“I have to go home,” said Kapka. “Early tomorrow we´re going to Zlenice to visit Papa and Grandfather.” She leaped over a puddle of water and turned her steps toward the street.
Radek sauntered after her. “Wait, I´ll take you home. I promised your mother I would.”
“Don´t trouble yourself. I´m not going to tell on you!”
“And what if I want to?” He´d already caught up with her. He stood in the middle of the entrance. Through the open door the silken light of the gas lamp flowed in from the street.
“So you can me wet again?” She laughed. Loudly. To overcome the wild thumping of her heart. Radek´s closeness filled her with excitement but it also made her nervous.
“So I can talk with you.”
“What about?”
“For example, about the fact that you aren´t so bad.”
“Even if I´m a little howling monkey?”
“Even if you´re a little howling monkey.”
“Even if I´m not a redhead?”
“Even if you´re not a redhead.” He braced himself by placing the palms of his hands on the wall behind her head. So he had her in a vise again. He smiled at her, a little stiffly, as if he were trying to mask his inner uncertainty. The distance between their heads slowly narrowed Then Kapka dropped abruptly onto her haunches. With one step to the side she escaped his embrace. She sprang to the exit.
“You aren´t going to put me in your collection, in case you want to to know!” In a second she was on the sidewalk. She slammed the heavy doors of the entrance behind her. They fell shut and shuddered on their hinges. She ran up to her house.
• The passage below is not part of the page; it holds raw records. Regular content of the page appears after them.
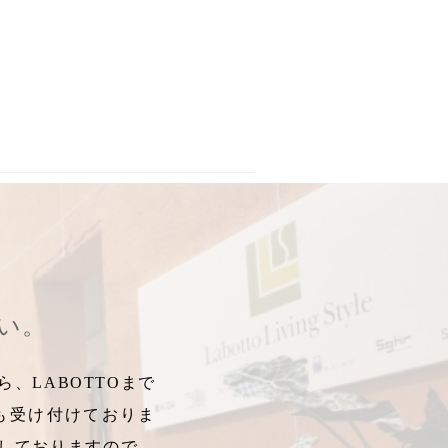
敷
立つ
,
風呂敷の歴史
,
丸和産業
,
,
ワークショップ申し込み
風呂敷活用
,
ワークショップご案内
,
ポップアップショップ
,
包み方ワークシ
,
期間
さい。
、LABOTTOまで
も受け付けておりま
しておりますので、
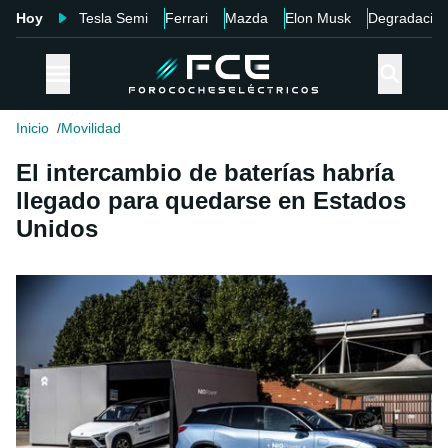
Hoy
Tesla Semi
Ferrari
Mazda
Elon Musk
Degradació
Inicio
Movilidad
El intercambio de baterías habría
llegado para quedarse en Estados
Unidos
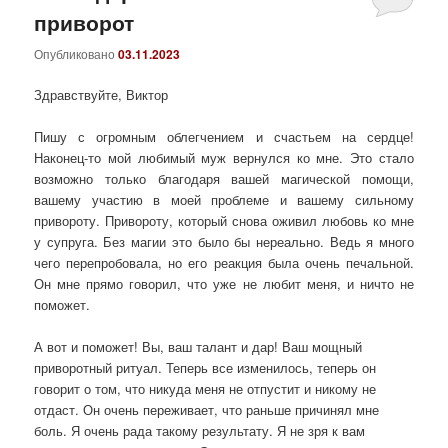
приворот
Опубликовано
03.11.2023
Здравствуйте, Виктор
Пишу с огромным облегчением и счастьем на сердце!
Наконец-то мой любимый муж вернулся ко мне. Это стало
возможно только благодаря вашей магической помощи,
вашему участию в моей проблеме и вашему сильному
привороту. Привороту, который снова оживил любовь ко мне
у супруга. Без магии это было бы нереально. Ведь я много
чего перепробовала, но его реакция была очень печальной.
Он мне прямо говорил, что уже не любит меня, и ничто не
поможет.
А вот и поможет! Вы, ваш талант и дар! Ваш мощный
приворотный ритуал. Теперь все изменилось, теперь он
говорит о том, что никуда меня не отпустит и никому не
отдаст. Он очень переживает, что раньше причинял мне
боль. Я очень рада такому результату. Я не зря к вам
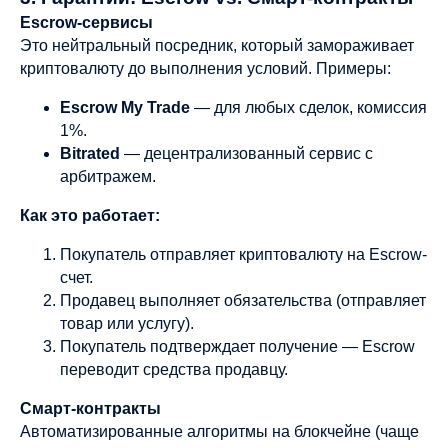
Escrow-сервисы
Это нейтральный посредник, который замораживает
криптовалюту до выполнения условий. Примеры:
Escrow My Trade
— для любых сделок, комиссия
1%.
Bitrated
— децентрализованный сервис с
арбитражем.
Как это работает:
Покупатель отправляет криптовалюту на Escrow-
счет.
Продавец выполняет обязательства (отправляет
товар или услугу).
Покупатель подтверждает получение — Escrow
переводит средства продавцу.
Смарт-контракты
Автоматизированные алгоритмы на блокчейне (чаще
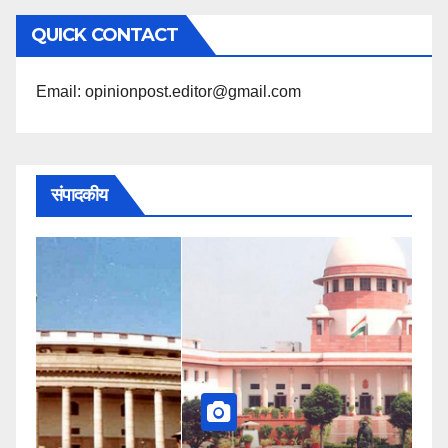
अनुसार
QUICK CONTACT
पढ़ें
Email: opinionpost.editor@gmail.com
संपादकीय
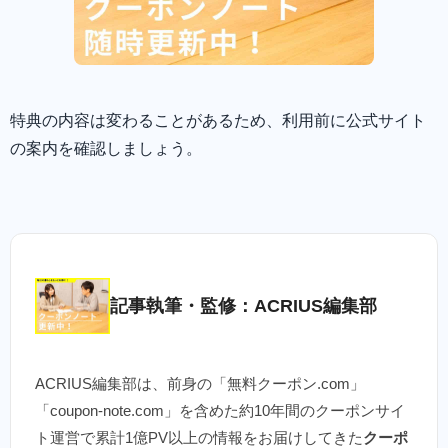
特典の内容は変わることがあるため、利用前に公式サイト
の案内を確認しましょう。
記事執筆・監修：ACRIUS編集部
ACRIUS編集部は、前身の「無料クーポン.com」
「coupon-note.com」を含めた約10年間のクーポンサイ
ト運営で累計1億PV以上の情報をお届けしてきた
クーポ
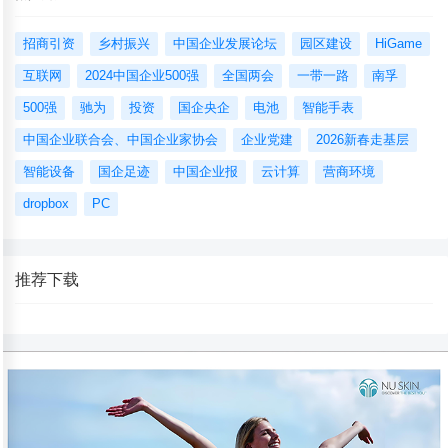
招商引资
乡村振兴
中国企业发展论坛
园区建设
HiGame
互联网
2024中国企业500强
全国两会
一带一路
南孚
500强
驰为
投资
国企央企
电池
智能手表
中国企业联合会、中国企业家协会
企业党建
2026新春走基层
智能设备
国企足迹
中国企业报
云计算
营商环境
dropbox
PC
推荐下载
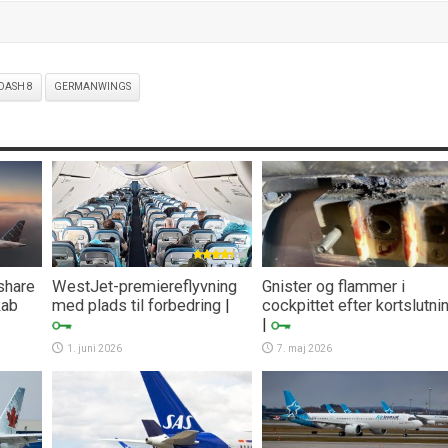
DASH 8
GERMANWINGS
share
WestJet-premiereflyvning
Gnister og flammer i
kab
med plads til forbedring
|
cockpittet efter kortslutni
|
1. juni 2026
7. maj 2026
“What´s eating you?” she heard him say at her back. “Maybe you have something wrong with you?”
Kapka said nothing. She didn´t turn around. She wanted to be alone, for a moment at least. Just with her thoughts. She breathed in the sweet scent of the locust in full bloom, and in sudden joy, caused by she knew not what, she threw both her shoes in the air. They didn´t fly to heaven to shine there like two stars, as she had unconsciously expected them to, but one clattered down onto the bench and the second fell directly on her head.
“Yes,” she cried. She giggled. “I have something wrong with me!”